I have a program that is listening to a Unix Domain Socket.
When a client connects to the socket I'd like to find out which program connected and then decide if I allow the connection or not (based on the user/group settings).
Is this possible under Linux, and if so, how?
Yes, this is possible on Linux, but it won't be very portable. It's achieved using what is called "ancillary data" with sendmsg
/ recvmsg
.
- Use
SO_PASSCRED
with setsockopt
- Use
SCM_CREDENTIALS
and the struct ucred
structure
This structure is defined in Linux:
struct ucred {
pid_t pid; /* process ID of the sending process */
uid_t uid; /* user ID of the sending process */
gid_t gid; /* group ID of the sending process */
};
Note you have to fill these in your msghdr.control
, and the kernel will check if they're correct.

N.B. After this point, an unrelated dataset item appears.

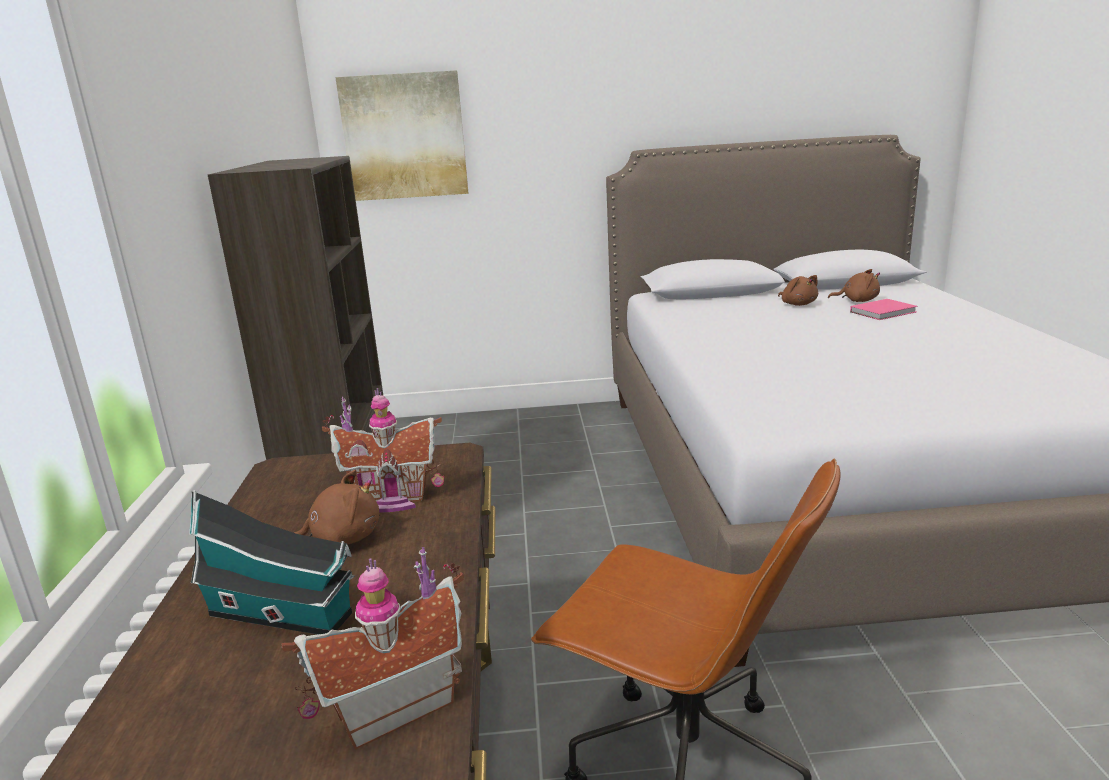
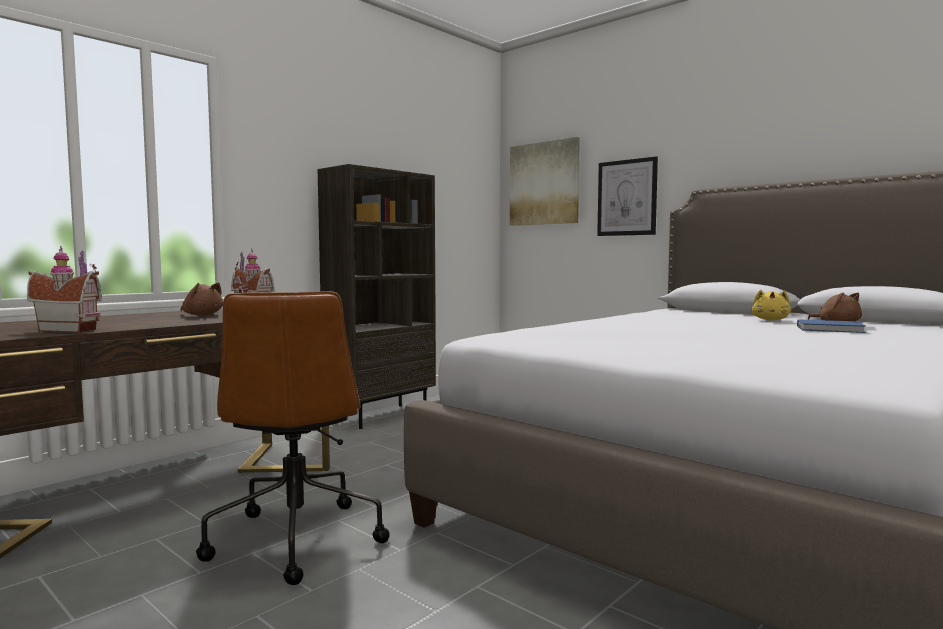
camera: 45 degrees right, 15 degrees down
(285, 615) = (129, 319): toy house -> none
(538, 158) = (627, 197): none -> picture
(798, 304) = (770, 320): brown plush toy -> yellow plush toy
(884, 312) = (831, 329): pink book -> blue book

The main portability hindrance is that this structure differs on other Unixes - for example on FreeBSD it's:
struct cmsgcred {
pid_t cmcred_pid; /* PID of sending process */
uid_t cmcred_uid; /* real UID of sending process */
uid_t cmcred_euid; /* effective UID of sending process */
gid_t cmcred_gid; /* real GID of sending process */
short cmcred_ngroups; /* number or groups */
gid_t cmcred_groups[CMGROUP_MAX]; /* groups */
};
I searched for this quite a bit, so I will show you this example on how to use SO_PEERCRED
on a socket sock
to get the pid/uid/gid of the peer of a socket:
int len;
struct ucred ucred;
len = sizeof(struct ucred);
if (getsockopt(sock, SOL_SOCKET, SO_PEERCRED, &ucred, &len) == -1) {
//getsockopt failed
}
printf("Credentials from SO_PEERCRED: pid=%ld, euid=%ld, egid=%ld\n",
(long) ucred.pid, (long) ucred.uid, (long) ucred.gid);
Perhaps getpeername or getsockname could help. and I think that the permission of your unix socket are useful (not sure of that). And you might read the link inside /proc/self/fd/12
if your accept
-ed socket is 12.
EDIT
using ancillary data for credentials and sendmsg
is much better, as suggested by cnicutar below.